**Supplied records:**
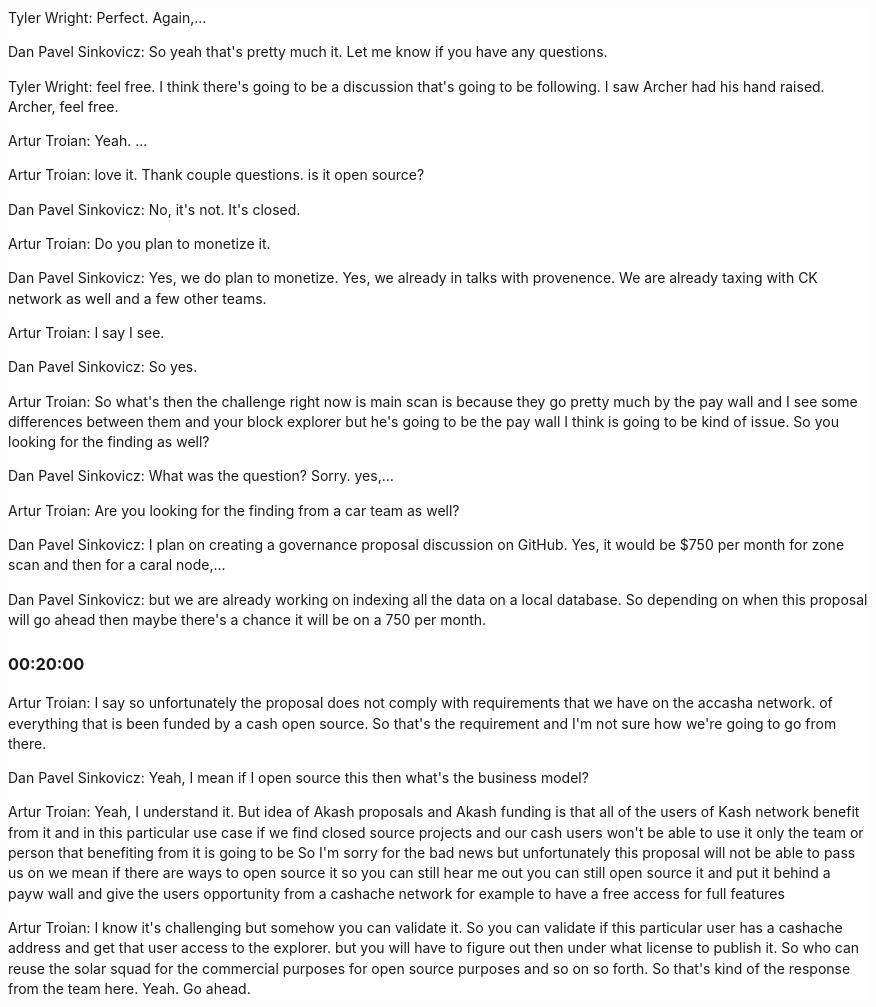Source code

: Tyler Wright: Perfect. Again,…

Dan Pavel Sinkovicz: So yeah that's pretty much it. Let me know if you have any questions.

Tyler Wright: feel free. I think there's going to be a discussion that's going to be following. I saw Archer had his hand raised. Archer, feel free.

Artur Troian: Yeah. …

Artur Troian: love it. Thank couple questions. is it open source?

Dan Pavel Sinkovicz: No, it's not. It's closed.

Artur Troian: Do you plan to monetize it.

Dan Pavel Sinkovicz: Yes, we do plan to monetize. Yes, we already in talks with provenence. We are already taxing with CK network as well and a few other teams.

Artur Troian: I say I see.

Dan Pavel Sinkovicz: So yes.

Artur Troian: So what's then the challenge right now is main scan is because they go pretty much by the pay wall and I see some differences between them and your block explorer but he's going to be the pay wall I think is going to be kind of issue. So you looking for the finding as well?

Dan Pavel Sinkovicz: What was the question? Sorry. yes,…

Artur Troian: Are you looking for the finding from a car team as well?

Dan Pavel Sinkovicz: I plan on creating a governance proposal discussion on GitHub. Yes, it would be $750 per month for zone scan and then for a caral node,…

Dan Pavel Sinkovicz: but we are already working on indexing all the data on a local database. So depending on when this proposal will go ahead then maybe there's a chance it will be on a 750 per month.


### 00:20:00

Artur Troian: I say so unfortunately the proposal does not comply with requirements that we have on the accasha network. of everything that is been funded by a cash open source. So that's the requirement and I'm not sure how we're going to go from there.

Dan Pavel Sinkovicz: Yeah, I mean if I open source this then what's the business model?

Artur Troian: Yeah, I understand it.  But idea of Akash proposals and Akash funding is that all of the users of Kash network benefit from it and in this particular use case if we find closed source projects and our cash users won't be able to use it only the team or person that benefiting from it is going to be  So I'm sorry for the bad news but unfortunately this proposal will not be able to pass us on we mean if there are ways to open source it so you can still hear me out you can still open source it and put it behind a payw wall and give the users opportunity from a cashache network for example to have a free access for full features

Artur Troian: I know it's challenging but somehow you can validate it. So you can validate if this particular user has a cashache address and get that user access to the explorer. but you will have to figure out then under what license to publish it.  So who can reuse the solar squad for the commercial purposes for open source purposes and so on so forth. So that's kind of the response from the team here. Yeah. Go ahead.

**Work required:**
Scan the material above for lines holding the string "discussion" and copy those lines.

**Answer space:**
Tyler Wright: feel free. I think there's going to be a discussion that's going to be following. I saw Archer had his hand raised. Archer, feel free.
Dan Pavel Sinkovicz: I plan on creating a governance proposal discussion on GitHub. Yes, it would be $750 per month for zone scan and then for a caral node,…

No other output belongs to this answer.